◆ EXTRACTED INFORMATION
--

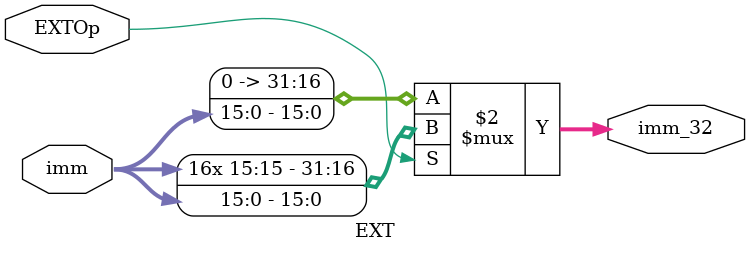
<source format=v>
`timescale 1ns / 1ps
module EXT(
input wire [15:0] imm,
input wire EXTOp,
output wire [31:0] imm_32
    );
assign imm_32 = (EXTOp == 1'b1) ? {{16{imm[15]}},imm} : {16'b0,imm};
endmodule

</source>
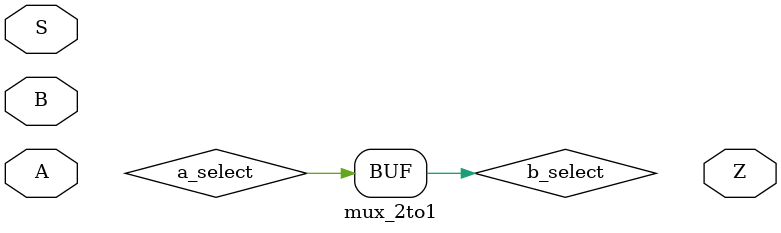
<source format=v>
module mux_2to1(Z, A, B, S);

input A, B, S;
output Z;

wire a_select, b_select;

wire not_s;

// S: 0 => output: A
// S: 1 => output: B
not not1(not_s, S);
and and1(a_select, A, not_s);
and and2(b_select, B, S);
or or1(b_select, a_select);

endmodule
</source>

--

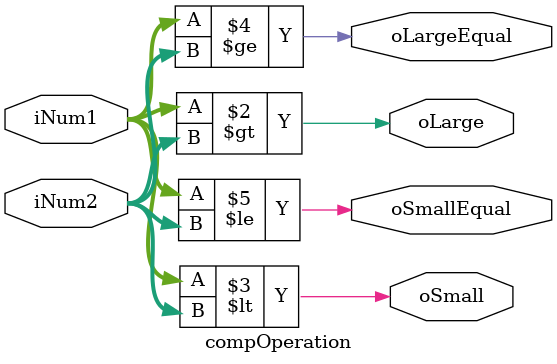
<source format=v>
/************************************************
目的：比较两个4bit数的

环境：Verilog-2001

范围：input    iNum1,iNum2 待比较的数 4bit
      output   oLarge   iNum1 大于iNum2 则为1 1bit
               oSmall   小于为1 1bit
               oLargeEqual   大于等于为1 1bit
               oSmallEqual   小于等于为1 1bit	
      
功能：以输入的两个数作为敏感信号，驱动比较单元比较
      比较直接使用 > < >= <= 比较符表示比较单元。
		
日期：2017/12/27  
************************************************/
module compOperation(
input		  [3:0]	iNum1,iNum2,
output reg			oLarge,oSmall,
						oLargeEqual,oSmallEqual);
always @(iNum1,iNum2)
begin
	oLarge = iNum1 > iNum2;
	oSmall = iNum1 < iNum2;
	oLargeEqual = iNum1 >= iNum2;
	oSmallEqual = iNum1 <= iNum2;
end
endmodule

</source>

--

◆ HOW TO COMPLETE THIS TASK
Filter these records, keeping every line where the word "oSmallEqual" occurs.

◆ OUTPUT FOR THIS TASK
               oSmallEqual   小于等于为1 1bit	
						oLargeEqual,oSmallEqual);
	oSmallEqual = iNum1 <= iNum2;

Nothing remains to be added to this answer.